Le due tipologie e i loro sottotitoli specializzanti (realismo ed espressionismo), intersecate medialmente e quotidianamente nei luoghi della memoria volatile del nostro navigatore satellitare, ci portano a un’idea di corporeità certo diffusa, ma non più condivisa. Ecco il fulcro meditativo di questo progetto: riportare al riverbero della dignità di esemplare e non più di copia anche l’ultimo avatar. Nessuna discriminante di stile o di tecnica. Fuori dalla moda estetizzante di un corpo pesato a grammi di grasso, di acqua, di zolfo come risultato di una decomposizione reinventata intellettualmente a ogni cambio di primalinea delle generazioni di storici-critici. Ecco che anche in loro assenza, forse di traverso, si è sfilato un corpo, un fuoriuscito sans-papier di se stesso con l’ombra nel colore sotto pelle, entroriverbero di sé. Una vera carta patinata, ma assorbente e sensibile che in questa decina d’anni abbiamo ritrattato lasciando la resa in quadricromia ai modaioli della vena d’oro dei gossip in carne d’altri (mai pagando sulla loro). Siamo rimasti lì appresso e prossimi a noi i nostri avatar, nuovi di zecca. Non possiamo più prescindere da loro. Pur dovendo ammettere di non essere più riusciti a concepire per loro dei decori, proponiamogli ora almeno una supplenza.
[4]
“IN/Carne” para un corpo intravisto, fa i conti con un’anatomia da risonanza magnetica a colori e in diretta, tratta con visione allargata e condivisa un corpo umano ormai esploso dalla sua stessa rappresentabilità ubiqua, oltre alla sua stessa morte. E’ quello delle tremende immagini dei suicidi delle torri gemelle. E’ quello delle tremende immagini degli uomini-bomba. Un corpo esploso non ha più un’identità possible, solo un residuo luogo espositivo. E’ una macchia cinica da riaddomesticare fuori dalla sua anestetizzata propriocezione. Prima della sua definitiva iperdivinità virtuale.

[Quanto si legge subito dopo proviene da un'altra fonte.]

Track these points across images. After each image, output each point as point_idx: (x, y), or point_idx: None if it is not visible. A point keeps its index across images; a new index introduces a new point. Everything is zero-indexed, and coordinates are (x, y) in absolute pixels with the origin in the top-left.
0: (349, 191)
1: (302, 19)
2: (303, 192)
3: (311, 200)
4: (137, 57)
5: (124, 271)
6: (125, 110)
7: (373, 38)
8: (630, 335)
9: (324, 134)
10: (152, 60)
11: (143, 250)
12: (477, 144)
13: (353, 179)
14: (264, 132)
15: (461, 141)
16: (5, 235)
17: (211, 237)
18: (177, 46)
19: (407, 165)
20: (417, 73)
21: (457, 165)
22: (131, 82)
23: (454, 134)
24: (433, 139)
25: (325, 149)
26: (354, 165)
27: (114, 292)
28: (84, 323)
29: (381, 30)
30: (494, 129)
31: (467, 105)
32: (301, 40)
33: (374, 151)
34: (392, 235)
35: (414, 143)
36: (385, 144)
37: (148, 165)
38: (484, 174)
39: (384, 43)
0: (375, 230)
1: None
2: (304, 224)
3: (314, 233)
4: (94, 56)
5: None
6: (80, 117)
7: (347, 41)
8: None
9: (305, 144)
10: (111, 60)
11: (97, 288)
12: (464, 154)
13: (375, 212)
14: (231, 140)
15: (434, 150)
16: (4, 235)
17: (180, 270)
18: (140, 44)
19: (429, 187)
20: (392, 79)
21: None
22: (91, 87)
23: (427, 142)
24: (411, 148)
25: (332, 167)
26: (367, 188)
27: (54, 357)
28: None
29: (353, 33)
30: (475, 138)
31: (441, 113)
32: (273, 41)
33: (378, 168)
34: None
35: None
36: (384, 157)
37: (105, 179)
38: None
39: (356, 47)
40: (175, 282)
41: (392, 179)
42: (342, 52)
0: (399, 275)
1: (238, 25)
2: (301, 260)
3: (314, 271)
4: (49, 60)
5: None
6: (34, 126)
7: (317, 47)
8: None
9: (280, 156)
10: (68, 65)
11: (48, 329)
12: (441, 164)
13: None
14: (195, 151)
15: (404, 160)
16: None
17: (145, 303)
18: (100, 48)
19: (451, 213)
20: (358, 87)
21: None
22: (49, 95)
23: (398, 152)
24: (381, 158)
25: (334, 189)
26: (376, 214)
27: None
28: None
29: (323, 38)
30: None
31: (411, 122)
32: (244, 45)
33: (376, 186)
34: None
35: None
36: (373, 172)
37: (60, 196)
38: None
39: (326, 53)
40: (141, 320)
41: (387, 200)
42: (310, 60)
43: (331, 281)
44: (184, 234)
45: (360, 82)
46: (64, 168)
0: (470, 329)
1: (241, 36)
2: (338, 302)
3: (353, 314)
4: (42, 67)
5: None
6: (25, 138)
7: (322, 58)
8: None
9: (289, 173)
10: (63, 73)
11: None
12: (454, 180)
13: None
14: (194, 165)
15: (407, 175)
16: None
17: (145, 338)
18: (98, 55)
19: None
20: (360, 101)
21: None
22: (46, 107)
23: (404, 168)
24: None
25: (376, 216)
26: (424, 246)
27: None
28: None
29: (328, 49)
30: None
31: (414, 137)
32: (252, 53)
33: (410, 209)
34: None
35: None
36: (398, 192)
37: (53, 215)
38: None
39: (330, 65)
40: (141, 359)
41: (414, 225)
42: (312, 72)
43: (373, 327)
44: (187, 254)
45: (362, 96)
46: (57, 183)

Il titolo “IN/Carne” non esclude altre tipologie di rappresentazione. Si è voluto concentrare e centrare il problema sulla figurazione argomentando il tema-traccia principale: la figura umana e il suo riverbero mnemonico e immaginifico nell’atto figurativo artistico. Ancora più analizzando nel segno grafico (che non si dissimula, mantenendo in permanenza la sua valenza astratta) l’evocazione della presenza di una figura umana. Escludendo altresì la copia dal modello nella sua funzione di disegno preparatorio.

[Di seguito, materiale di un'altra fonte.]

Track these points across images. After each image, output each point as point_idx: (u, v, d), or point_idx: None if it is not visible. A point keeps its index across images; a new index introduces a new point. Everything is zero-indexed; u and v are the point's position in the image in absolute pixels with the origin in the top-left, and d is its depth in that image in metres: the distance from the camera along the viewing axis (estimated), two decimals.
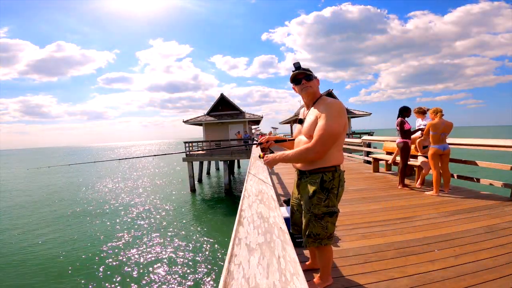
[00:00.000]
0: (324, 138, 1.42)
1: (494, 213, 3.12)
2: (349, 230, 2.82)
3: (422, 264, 2.06)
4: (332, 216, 1.56)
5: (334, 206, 1.56)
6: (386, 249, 2.34)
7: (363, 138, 8.58)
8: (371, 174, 6.27)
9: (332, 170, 1.55)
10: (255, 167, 2.06)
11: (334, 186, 1.54)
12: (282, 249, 0.67)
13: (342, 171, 1.60)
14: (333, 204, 1.56)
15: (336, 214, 1.58)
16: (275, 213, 0.99)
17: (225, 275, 0.53)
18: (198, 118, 21.40)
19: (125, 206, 13.75)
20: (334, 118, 1.45)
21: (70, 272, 7.00)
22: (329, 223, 1.56)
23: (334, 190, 1.55)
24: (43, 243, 9.19)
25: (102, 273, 6.85)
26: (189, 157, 15.73)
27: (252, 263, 0.58)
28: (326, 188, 1.54)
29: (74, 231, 10.26)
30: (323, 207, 1.54)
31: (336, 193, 1.56)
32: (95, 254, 7.99)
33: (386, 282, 1.84)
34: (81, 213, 12.90)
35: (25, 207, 14.69)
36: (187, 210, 12.73)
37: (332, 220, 1.57)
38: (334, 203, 1.57)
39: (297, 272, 0.56)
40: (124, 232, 9.79)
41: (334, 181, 1.54)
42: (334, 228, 1.61)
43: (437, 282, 1.81)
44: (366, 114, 22.30)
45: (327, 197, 1.54)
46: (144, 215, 11.90)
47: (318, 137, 1.43)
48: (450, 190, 4.21)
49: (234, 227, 0.81)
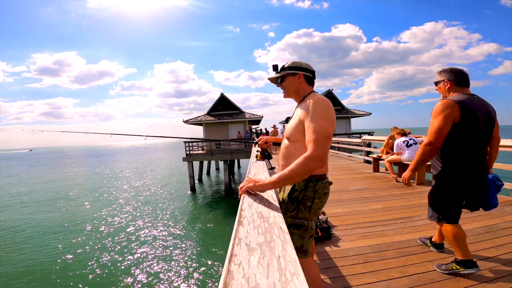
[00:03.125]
0: (322, 141, 1.22)
1: (494, 213, 3.12)
2: (349, 230, 2.82)
3: (422, 264, 2.06)
4: (298, 228, 1.37)
5: (304, 219, 1.38)
6: (386, 249, 2.34)
7: (363, 138, 8.58)
8: (371, 174, 6.26)
9: (306, 179, 1.35)
10: (255, 167, 2.06)
11: (307, 198, 1.36)
12: (282, 249, 0.66)
13: (321, 182, 1.38)
14: (303, 216, 1.37)
15: (304, 228, 1.38)
16: (275, 213, 0.99)
17: (225, 274, 0.53)
18: (198, 118, 21.41)
19: (125, 205, 13.76)
20: (325, 115, 1.27)
21: (70, 271, 7.01)
22: (295, 235, 1.36)
23: (307, 202, 1.36)
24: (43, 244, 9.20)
25: (101, 273, 6.85)
26: (189, 157, 15.73)
27: (252, 263, 0.58)
28: (295, 198, 1.37)
29: (75, 228, 10.27)
30: (288, 217, 1.38)
31: (310, 205, 1.36)
32: (95, 254, 8.00)
33: (386, 282, 1.85)
34: (81, 212, 12.91)
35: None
36: (187, 210, 12.74)
37: (300, 233, 1.37)
38: (305, 215, 1.37)
39: (297, 272, 0.56)
40: (124, 232, 9.80)
41: (306, 192, 1.35)
42: (302, 242, 1.38)
43: (437, 282, 1.81)
44: (366, 114, 22.31)
45: (296, 208, 1.37)
46: (144, 214, 11.90)
47: (315, 142, 1.21)
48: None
49: (234, 227, 0.81)
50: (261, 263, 0.58)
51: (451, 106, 1.71)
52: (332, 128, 1.28)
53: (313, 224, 1.43)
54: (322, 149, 1.21)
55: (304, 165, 1.19)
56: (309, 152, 1.20)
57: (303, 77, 1.44)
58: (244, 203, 1.07)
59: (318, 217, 1.46)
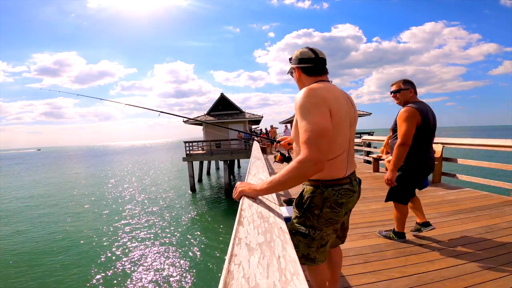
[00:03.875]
0: (313, 141, 1.02)
1: (494, 213, 3.12)
2: (349, 230, 2.80)
3: (422, 264, 2.06)
4: (305, 237, 1.23)
5: (311, 228, 1.22)
6: (386, 249, 2.34)
7: (363, 138, 8.58)
8: (371, 174, 6.27)
9: (314, 185, 1.21)
10: (255, 167, 2.06)
11: (314, 205, 1.20)
12: (282, 249, 0.66)
13: (333, 188, 1.19)
14: (310, 224, 1.22)
15: (311, 238, 1.22)
16: (275, 213, 0.99)
17: (225, 274, 0.53)
18: (198, 118, 21.41)
19: (125, 204, 13.77)
20: (311, 108, 1.07)
21: (70, 271, 7.01)
22: (301, 243, 1.24)
23: (315, 210, 1.20)
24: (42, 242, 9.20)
25: (100, 272, 6.85)
26: (189, 157, 15.73)
27: (252, 263, 0.58)
28: (302, 204, 1.24)
29: (74, 227, 10.27)
30: (295, 224, 1.27)
31: (318, 213, 1.20)
32: (94, 253, 8.00)
33: (386, 282, 1.85)
34: (81, 211, 12.91)
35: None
36: (187, 210, 12.74)
37: (306, 242, 1.24)
38: (313, 224, 1.21)
39: (297, 272, 0.56)
40: (124, 231, 9.80)
41: (314, 199, 1.20)
42: (309, 251, 1.24)
43: (437, 282, 1.81)
44: (366, 114, 22.29)
45: (303, 215, 1.24)
46: (144, 214, 11.91)
47: (305, 144, 1.03)
48: None
49: (234, 227, 0.81)
50: (261, 263, 0.58)
51: (416, 113, 2.18)
52: (323, 119, 1.06)
53: (325, 234, 1.24)
54: (315, 150, 1.01)
55: (296, 170, 1.02)
56: (301, 156, 1.03)
57: (300, 70, 1.30)
58: (244, 203, 1.07)
59: (335, 228, 1.28)
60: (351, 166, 1.27)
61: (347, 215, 1.27)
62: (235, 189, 1.20)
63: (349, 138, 1.24)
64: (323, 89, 1.14)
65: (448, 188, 4.43)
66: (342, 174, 1.21)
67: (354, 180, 1.27)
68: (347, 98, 1.27)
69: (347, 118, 1.20)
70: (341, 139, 1.19)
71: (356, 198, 1.29)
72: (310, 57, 1.27)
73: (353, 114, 1.28)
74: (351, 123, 1.24)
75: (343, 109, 1.17)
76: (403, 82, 2.38)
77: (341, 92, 1.25)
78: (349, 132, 1.23)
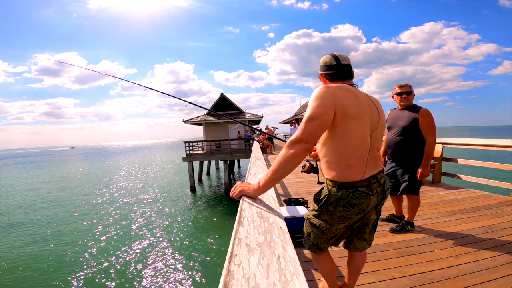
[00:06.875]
0: (304, 125, 1.14)
1: (494, 213, 3.12)
2: None
3: (422, 264, 2.06)
4: (316, 229, 1.36)
5: (324, 222, 1.32)
6: (386, 249, 2.34)
7: None
8: None
9: (330, 185, 1.28)
10: (255, 167, 2.06)
11: (329, 203, 1.28)
12: (282, 249, 0.66)
13: (348, 189, 1.23)
14: (324, 219, 1.32)
15: (321, 230, 1.34)
16: (275, 213, 0.99)
17: (225, 274, 0.53)
18: (198, 118, 21.40)
19: (125, 204, 13.76)
20: (313, 101, 1.19)
21: (69, 270, 7.01)
22: (313, 234, 1.38)
23: (329, 207, 1.29)
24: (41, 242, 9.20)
25: (100, 272, 6.85)
26: (189, 156, 15.73)
27: (252, 263, 0.58)
28: (320, 201, 1.33)
29: (75, 227, 10.27)
30: (311, 216, 1.38)
31: (332, 210, 1.28)
32: (93, 253, 8.00)
33: (386, 282, 1.85)
34: (81, 210, 12.91)
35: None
36: (187, 210, 12.73)
37: (314, 232, 1.37)
38: (326, 219, 1.31)
39: (297, 271, 0.56)
40: (124, 231, 9.80)
41: (330, 198, 1.28)
42: (318, 241, 1.38)
43: (437, 282, 1.81)
44: None
45: (319, 209, 1.33)
46: (144, 214, 11.90)
47: (299, 129, 1.16)
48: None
49: (234, 227, 0.81)
50: (261, 263, 0.58)
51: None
52: (318, 107, 1.16)
53: (335, 229, 1.34)
54: (300, 132, 1.13)
55: (284, 152, 1.12)
56: (292, 137, 1.15)
57: (324, 76, 1.38)
58: (244, 203, 1.07)
59: (347, 224, 1.34)
60: (372, 168, 1.28)
61: (360, 214, 1.28)
62: (234, 187, 1.23)
63: (371, 141, 1.28)
64: (336, 87, 1.22)
65: (448, 188, 4.43)
66: (358, 178, 1.23)
67: (375, 183, 1.28)
68: (370, 102, 1.33)
69: (366, 120, 1.25)
70: (357, 142, 1.22)
71: (375, 200, 1.30)
72: (331, 64, 1.34)
73: (377, 118, 1.32)
74: (373, 127, 1.29)
75: (358, 108, 1.22)
76: (410, 86, 2.64)
77: (364, 95, 1.32)
78: (372, 135, 1.28)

La domanda posta in termini minimali è se il soggetto “corpo umano”, martoriato da una sovraesposizione di cui facciamo esperienza quotidiana da almeno una trentina d’anni (l’Evo Televisivo ora presentatosi al giro di boa net-digitale), sia ancora nel fuoco delle attenzioni degli artisti, nel suo pulsare sottopelle.

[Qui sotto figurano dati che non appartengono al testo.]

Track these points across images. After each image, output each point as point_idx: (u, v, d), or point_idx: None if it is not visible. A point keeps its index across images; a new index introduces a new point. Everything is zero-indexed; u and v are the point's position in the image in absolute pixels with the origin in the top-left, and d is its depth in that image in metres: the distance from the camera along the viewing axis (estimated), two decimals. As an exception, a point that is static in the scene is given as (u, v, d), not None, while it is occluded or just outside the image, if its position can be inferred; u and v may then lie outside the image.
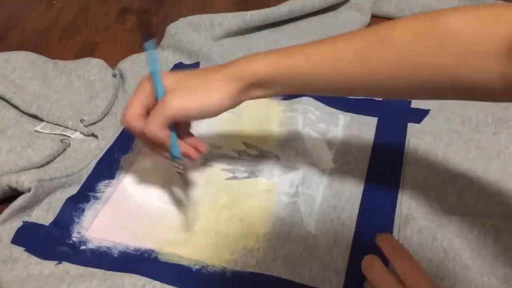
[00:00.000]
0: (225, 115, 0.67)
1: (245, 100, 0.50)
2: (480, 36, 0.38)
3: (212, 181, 0.60)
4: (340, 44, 0.45)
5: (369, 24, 0.89)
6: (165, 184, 0.60)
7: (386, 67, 0.42)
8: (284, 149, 0.63)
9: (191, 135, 0.53)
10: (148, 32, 0.49)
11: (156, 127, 0.48)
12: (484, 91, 0.40)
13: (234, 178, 0.60)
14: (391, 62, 0.42)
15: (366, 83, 0.44)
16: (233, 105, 0.49)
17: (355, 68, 0.44)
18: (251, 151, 0.63)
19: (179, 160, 0.52)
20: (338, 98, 0.70)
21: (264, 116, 0.68)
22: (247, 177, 0.60)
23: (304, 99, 0.69)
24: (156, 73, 0.49)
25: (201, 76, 0.49)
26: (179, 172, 0.53)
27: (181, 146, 0.51)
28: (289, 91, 0.48)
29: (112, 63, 0.76)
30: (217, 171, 0.61)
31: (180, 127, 0.52)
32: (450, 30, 0.39)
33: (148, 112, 0.50)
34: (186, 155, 0.52)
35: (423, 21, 0.41)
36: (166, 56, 0.78)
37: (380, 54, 0.42)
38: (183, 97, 0.48)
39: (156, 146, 0.52)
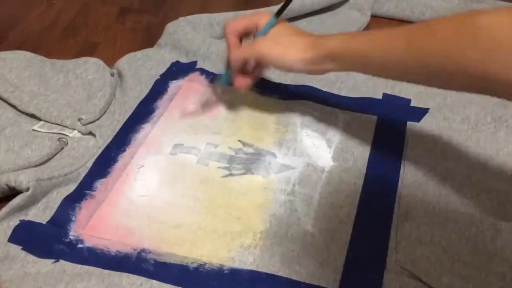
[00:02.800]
0: (222, 113, 0.67)
1: (316, 71, 0.59)
2: (509, 33, 0.40)
3: (208, 179, 0.60)
4: (396, 31, 0.51)
5: (369, 24, 0.89)
6: (163, 182, 0.60)
7: (429, 58, 0.46)
8: (281, 148, 0.63)
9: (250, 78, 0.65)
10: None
11: (239, 57, 0.62)
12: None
13: (230, 175, 0.60)
14: (434, 53, 0.46)
15: (413, 68, 0.49)
16: (305, 69, 0.58)
17: (404, 59, 0.49)
18: (248, 149, 0.63)
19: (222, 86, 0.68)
20: (338, 97, 0.70)
21: (261, 116, 0.68)
22: (243, 174, 0.60)
23: (303, 101, 0.69)
24: (272, 21, 0.61)
25: (289, 36, 0.60)
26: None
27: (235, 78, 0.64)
28: (354, 69, 0.57)
29: (112, 63, 0.76)
30: (213, 169, 0.61)
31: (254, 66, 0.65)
32: (482, 26, 0.41)
33: (242, 34, 0.63)
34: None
35: (463, 18, 0.44)
36: (162, 55, 0.78)
37: (426, 46, 0.47)
38: (269, 46, 0.60)
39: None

Per rispondere a questo interrogativo si rende necessario dubitare, senza prescindere dalla esposizione catodica del corpo sottratto al suo vero plasma dalla sfinitezza dettata dal network, in altri scritti già denunciata. Il lavoro poetico tiene a sé, come corollario, il panorama sia mediatico che digitale certo come presenti nel contemporaneo, ma prescinde dalle regole del valore aggiunto, per non farsi avviluppare nell’ottica del manichino consumatore finale di un prodotto tagliato su misura altrove.
[5]
Il legame con l’atto creativo non è programmabile, è accadimento, creazione di un luogo di osmosi, non di contatto, e nemmeno di scambio. Forse il termine giusto è cambio, come quegli sportelli alle frontiere, dove lasciando della valuta si ottiene altrettanta carta virtuale di pari peso vitale, spendibile altrove. Segno di carbonio o tagli su zinco del disegno e della grafica versus graffio controluce arrossato su pelle leggermente itirizzita vista la notte prima. E’ molto più interessante per l’artista cogliere cosa subisce nell’urto con la vita uno scafo di cuoio umano, o la sua corretta anatomia posizionata davanti ai nostri occhi condivisi di autore-spettatore? L’abilità spesso invidiabile del dotato si ritorce contro la sincerità: non è buona l’arte che sembra vera, spesso è vera quella che non è buona.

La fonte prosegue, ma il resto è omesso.